Interview with Daniel Bolshoy

Daniel Bolshoy is one of Canada’s best known classical guitarists, with half a dozen CD’s to his credit, and appearances in two documentary films about his performances and career. Over the last decade, he has been touring Canada and the world, performing with most of the leading orchestras, giving solo recitals in some of the country’s most prestigious halls, but also many outreach concerts in remote communities in Canada’s far north, and in schools where he performs and gives workshops for young audiences and aspiring guitarists. Daniel Bolshoy has been a guitar professor at Concordia University in Montreal, and has given master classes all over the world at universities and for guitar societies and festivals.

Taste and Sip had the opportunity to sit down with Daniel Bolshoy to learn more about his career and the projects that bring him to Vancouver.

ET: What got you into music?

DB: I am originally from Jerusalem, where I started playing guitar. I was in a very unusual school that combined arts students and science students. I went originally as someone who was very serious about science and was quite amateur about music, but then I saw the passion of my friends who were very serious classical musicians and I got inspired by them and became very serious about music instead.

ET: How did you break through the Canadian music scene?

DB: When my family moved to Canada, I went to university and studied classical guitar performance. I started participating in music competitions and festivals, including concerts for the CBC, summer music festivals, orchestras, and so on. So I discovered that there is a huge world of concerts out there.

Where have you performed?

DB: I have played all over Canada and all over the U.S. Also, I have performed in China, in Europe, Germany, Russia, and I play in Israel at least once a year with different organizations there. In Canada, this summer alone I have participated in 6 music festivals, like the Summer Festival in Tofino, the Music Ambience Festival in Ottawa, the Abbey Bach Festival in Oregon, and the Guitar Fest in Calgary, as well as the Chamber Music Festival in the Sunshine Coast where I played with the great Canadian violinist James Ehnes.

ET: Out of all your instrument options, how did you decide for classical guitar to make it your professional career?

DB: Classical guitar is sort of an unusual instrument. The guitar itself is so popular, almost everyone even has a guitar at home or knows somebody who plays guitar. But classical music on the guitar is a little bit more unique, a little rare. So when I discovered that, I really fell in love with it and I decided that what I really want to do is to share it with people, I love to play classical guitar music for anyone who will listen.

ET: What’s your inspiration to move to Vancouver?

DB: I’ve been to Vancouver and to BC many times on my tours, where I’ve performed solo concerts here as well as with the Vancouver Symphony Orchestra, the Vancouver Island Symphony Orchestra, the Vancouver Philarmonic. I have also played in festivals here during summer and winter. So I really enjoy being in Vancouver, i find it to be a very exciting city with great lifestyle.

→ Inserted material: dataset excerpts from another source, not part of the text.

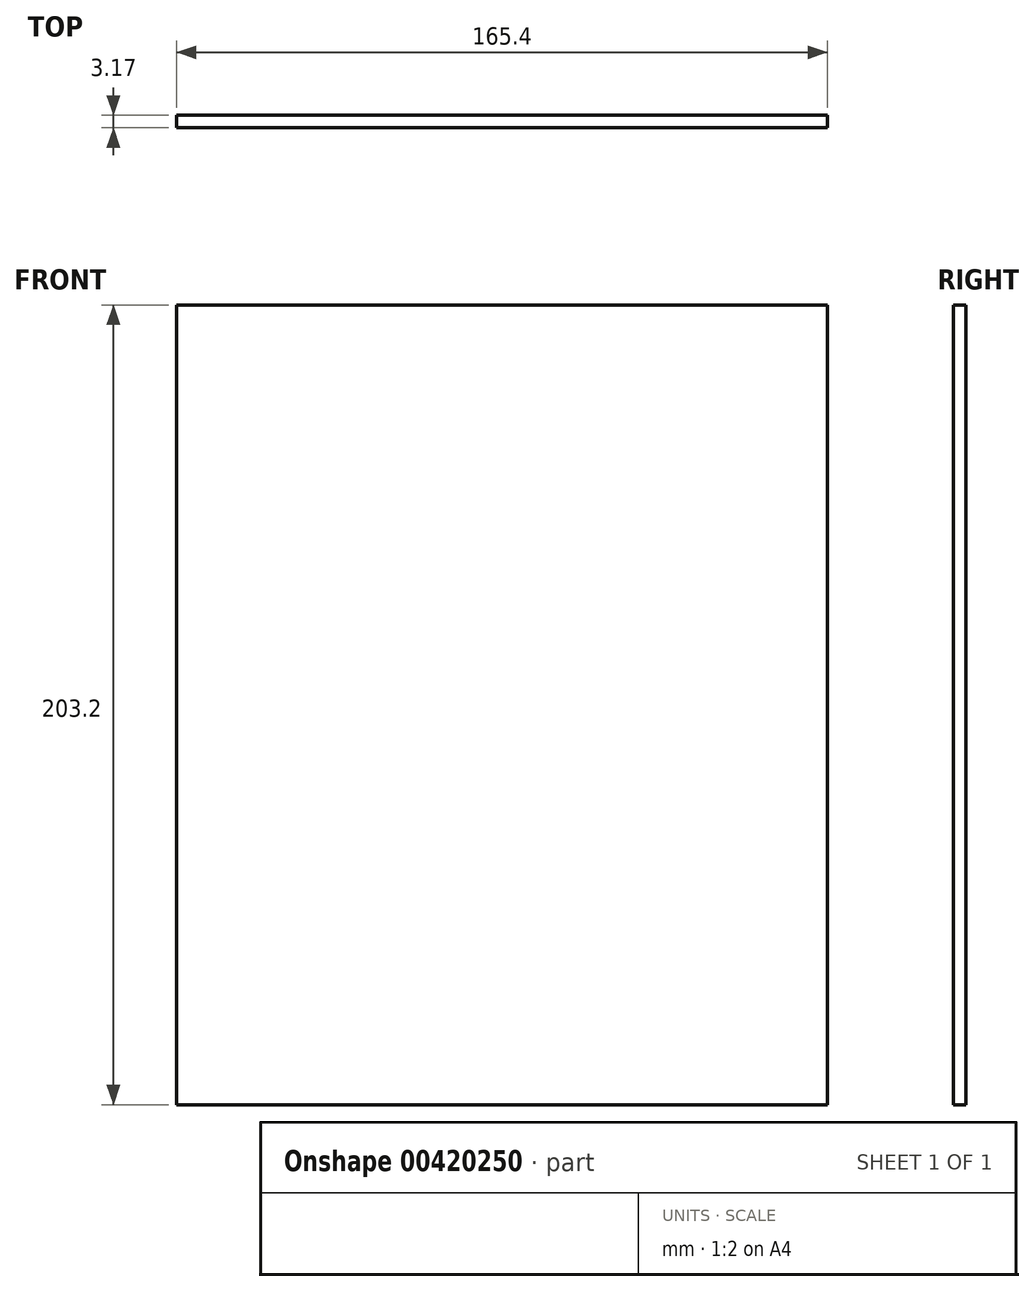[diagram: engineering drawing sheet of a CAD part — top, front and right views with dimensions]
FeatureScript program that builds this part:
annotation { "Feature Type Name" : "Feature", "Feature Type Description" : "" }
export const myFeature = defineFeature(function(context is Context, id is Id, definition is map)
    precondition{}
    {
        {
            var Q0;
            Q0=qCreatedBy(makeId("Front.planeOp"),FACE);
            var sketch = newSketch(context, id + "F0", { "sketchPlane" : qUnion([Q0])});
            skLineSegment(sketch, "E0.bottom", {"start": v(-82.7, -101.6) * mm, "end": v(82.7, -101.6) * mm});
            skLineSegment(sketch, "E0.top", {"start": v(-82.7, 101.6) * mm, "end": v(82.7, 101.6) * mm});
            skLineSegment(sketch, "E0.left", {"start": v(-82.7, -101.6) * mm, "end": v(-82.7, 101.6) * mm});
            skLineSegment(sketch, "E0.right", {"start": v(82.7, -101.6) * mm, "end": v(82.7, 101.6) * mm});
            skLineSegment(sketch, "E1", {"start": v(0, 219.74) * mm, "end": v(0, -172.48) * mm, "construction": true});
            skPoint(sketch, "E2", {"position": v(0, 101.6) * mm});
            skLineSegment(sketch, "E3", {"start": v(-229.2, 0) * mm, "end": v(267, 0) * mm, "construction": true});
            skPoint(sketch, "E4", {"position": v(82.7, 0) * mm});
            skSolve(sketch);
        }
        {
            var Q0;
            Q0 = qSketchRegion(id + "F0", true);
            extrude(context, id + "F1", {"entities" : qUnion([Q0]), "depth" : 3.17 * mm});
        }
    });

ET: What professional projects will you be undertaking in Vancouver?

DB: I got invited to participate in a new job, as the Vancouver Symphony Orchestra is opening a school of music, which will be located right downtown on Seymour Street. I will be teaching there, and I really like the idea to be able to teach there people from all levels, from young kids to adult amateurs.

ET: What will you be offering to your students?

DB: Students who will come to learn will get a lot of serious learning. For example, I have a bachelor in music and a master in music, and I’m basically done with my doctorate in music. That’s well over 15 years of studies in music, in addition to all the conservatory training that I had before that. Then our students not only be learning a few songs that they could have heard on the radio, but they will be receiving the tools to be their own teachers. They will be learning also from someone who has been actively performing all over the world, so students will also learn how musicians think like and how music is created.

 ET: You will be participating at the music school funded by the Vancouver Symphony Orchestra. Does that mean that the the school you will be teaching exclusively classical music?

DB: The way I look at it, there is only one kind of music: Music is music. The different musicians can give you different tools; for instance a jazz musician will teach you a lot of improvisation. But what classical musicians are really strong at is reading, so we have the ability to play music from all the periods and all the different styles.

ET: What’s the vision of the school?

DB: The school is a resource where you will have the opportunity to take lessons, hear concerts, make music with other people such as chamber music, and also a place to explore some music theory, like how to compose, music history, and so on. It is in fact a resource for the people of Vancouver so they can learn and immerse in the world of music.

ET: When will the school be open for operation?

DB: The school is already in operation, you can go there and tour the school to see the concert hall and meet the people already working there. However, the official beginning of courses is September 6.

What other musical projects are in the future for you?

I am about to release a new CD, my fifth or sixth in my career. This one will be released in late September, and will be entirely devouted to one Spanish composer named Eduardo Sainz de la Maza. His music is unique, a bit impressionistic with jazz influences but very Spanish in other ways as well. It is great to devout a whole album to the music of just one composer. In October I will be releasing that CD at the Vancouver Symphony Orchestra school of music, where I will also be playing a concert with pieces of the CD in (October 1st or October 8th) at 8 pm.